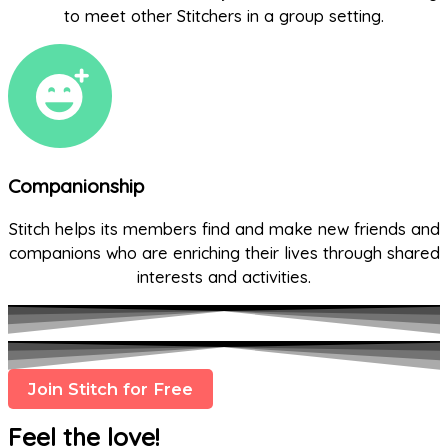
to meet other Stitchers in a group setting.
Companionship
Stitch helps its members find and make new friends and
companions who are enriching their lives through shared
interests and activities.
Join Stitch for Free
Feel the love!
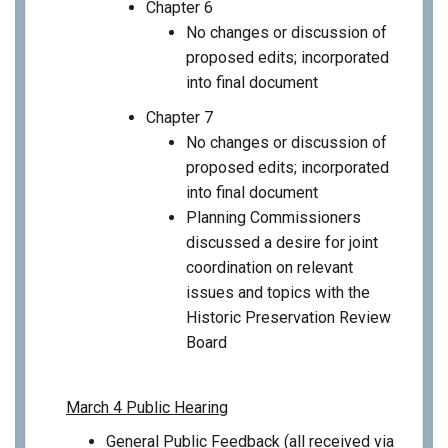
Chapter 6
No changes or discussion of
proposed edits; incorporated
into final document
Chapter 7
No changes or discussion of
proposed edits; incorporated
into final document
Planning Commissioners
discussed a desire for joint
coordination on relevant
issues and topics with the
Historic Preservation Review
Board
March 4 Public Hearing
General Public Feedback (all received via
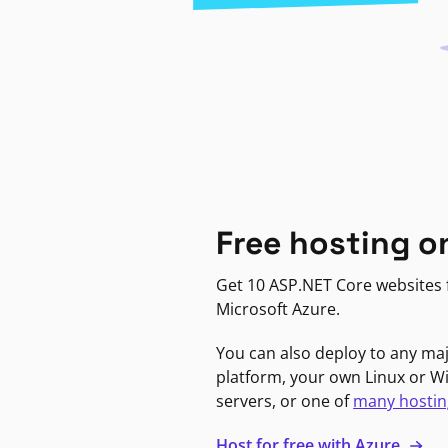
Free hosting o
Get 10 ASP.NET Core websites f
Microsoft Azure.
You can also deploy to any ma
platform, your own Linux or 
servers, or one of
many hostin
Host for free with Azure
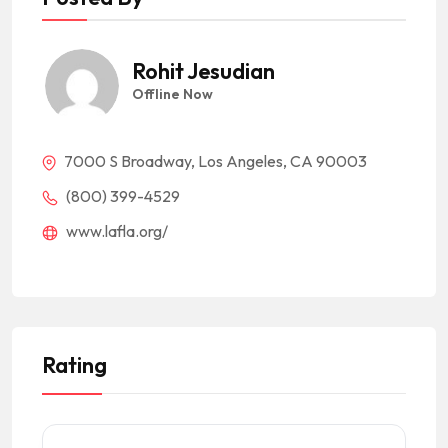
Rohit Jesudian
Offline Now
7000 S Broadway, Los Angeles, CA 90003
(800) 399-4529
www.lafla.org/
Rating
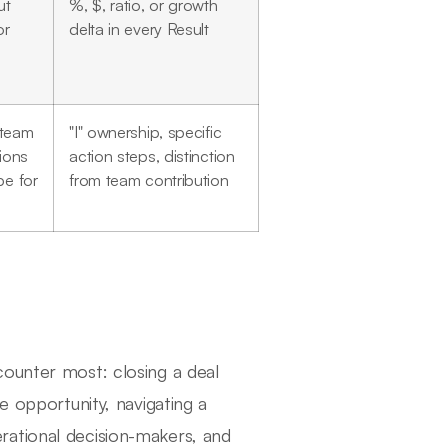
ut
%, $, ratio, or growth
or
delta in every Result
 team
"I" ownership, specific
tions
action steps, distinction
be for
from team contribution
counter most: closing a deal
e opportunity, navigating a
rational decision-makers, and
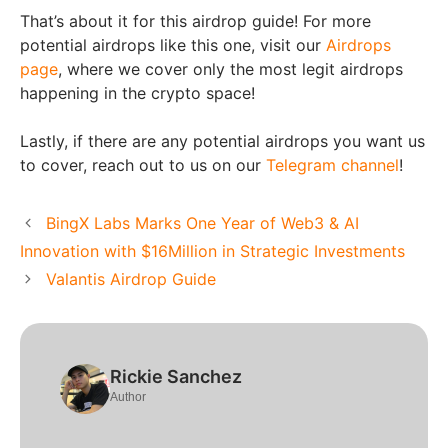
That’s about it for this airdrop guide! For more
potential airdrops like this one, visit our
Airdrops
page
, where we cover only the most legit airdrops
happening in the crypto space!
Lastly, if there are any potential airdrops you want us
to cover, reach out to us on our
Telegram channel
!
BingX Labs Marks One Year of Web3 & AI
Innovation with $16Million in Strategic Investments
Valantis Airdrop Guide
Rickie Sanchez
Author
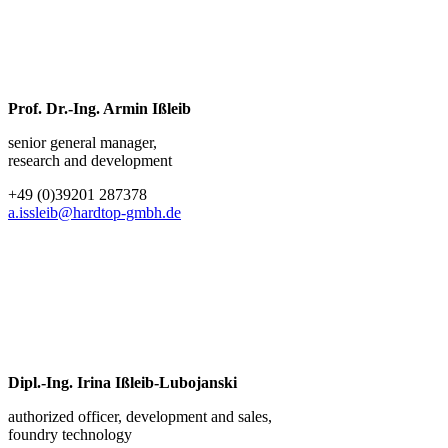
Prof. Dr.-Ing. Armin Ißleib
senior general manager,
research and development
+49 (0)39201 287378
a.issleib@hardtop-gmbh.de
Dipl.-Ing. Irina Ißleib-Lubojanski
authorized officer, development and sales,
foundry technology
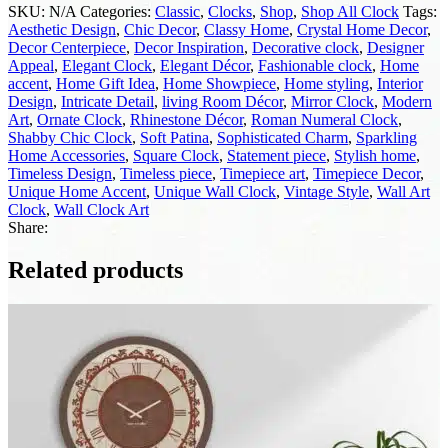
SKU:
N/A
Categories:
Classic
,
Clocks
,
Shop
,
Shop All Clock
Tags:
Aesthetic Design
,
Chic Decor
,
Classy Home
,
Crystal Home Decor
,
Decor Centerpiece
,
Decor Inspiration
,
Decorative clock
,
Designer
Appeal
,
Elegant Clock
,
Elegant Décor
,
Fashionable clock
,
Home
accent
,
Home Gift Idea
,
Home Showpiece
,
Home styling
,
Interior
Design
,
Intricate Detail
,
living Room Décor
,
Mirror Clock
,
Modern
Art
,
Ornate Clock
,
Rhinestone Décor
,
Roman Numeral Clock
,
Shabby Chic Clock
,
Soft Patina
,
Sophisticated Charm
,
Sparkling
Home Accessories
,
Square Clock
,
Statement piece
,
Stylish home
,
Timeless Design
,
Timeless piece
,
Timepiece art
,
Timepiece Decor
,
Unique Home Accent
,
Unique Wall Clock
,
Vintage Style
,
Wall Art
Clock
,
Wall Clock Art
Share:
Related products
--------
=== WHAT THE EXERCISE ASKS ===
Render the stretch of the records above from the line containing "That’s about it" through the line containing "foundry technology" as a Markdown table with the columns Row and Line. Number each line, and leave out blank lines and pictures.

=== OUTPUT OF THE EXERCISE ===
| Row | Line |
|---|---|
| 1 | That’s about it for this airdrop guide! For more |
| 2 | potential airdrops like this one, visit our |
| 3 | Airdrops |
| 4 | page |
| 5 | , where we cover only the most legit airdrops |
| 6 | happening in the crypto space! |
| 7 | Lastly, if there are any potential airdrops you want us |
| 8 | to cover, reach out to us on our |
| 9 | Telegram channel |
| 10 | ! |
| 11 | BingX Labs Marks One Year of Web3 & AI |
| 12 | Innovation with $16Million in Strategic Investments |
| 13 | Valantis Airdrop Guide |
| 14 | Rickie Sanchez |
| 15 | Author |
| 16 | Prof. Dr.-Ing. Armin Ißleib |
| 17 | senior general manager, |
| 18 | research and development |
| 19 | +49 (0)39201 287378 |
| 20 | a.issleib@hardtop-gmbh.de |
| 21 | Dipl.-Ing. Irina Ißleib-Lubojanski |
| 22 | authorized officer, development and sales, |
| 23 | foundry technology |